Pull out every line in the records below that contains the string "Example". Case counts.

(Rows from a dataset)

____

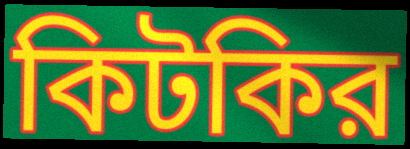
কিটকির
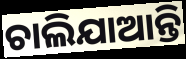
ଚାଲିଯାଆନ୍ତି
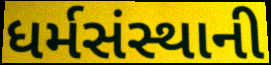
ધર્મસંસ્થાની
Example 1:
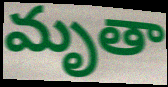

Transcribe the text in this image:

మృతా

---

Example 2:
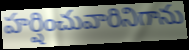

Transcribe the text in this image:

హర్షించువారినిగాను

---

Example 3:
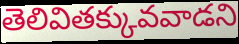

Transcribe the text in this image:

తెలివితక్కువవాడని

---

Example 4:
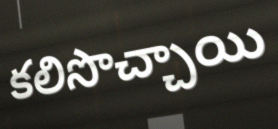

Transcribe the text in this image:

కలిసొచ్చాయి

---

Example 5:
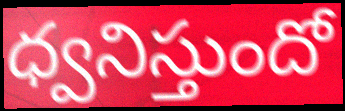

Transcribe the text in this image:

ధ్వనిస్తుందో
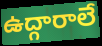
ఉద్గారాలే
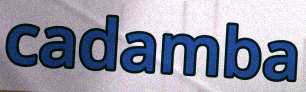
cadamba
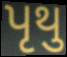
પૃથુ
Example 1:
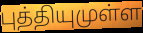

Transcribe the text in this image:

____

— RESPONSE —
Example 1:
Example 2:
Example 3:
Example 4:
Example 5:
Example 1:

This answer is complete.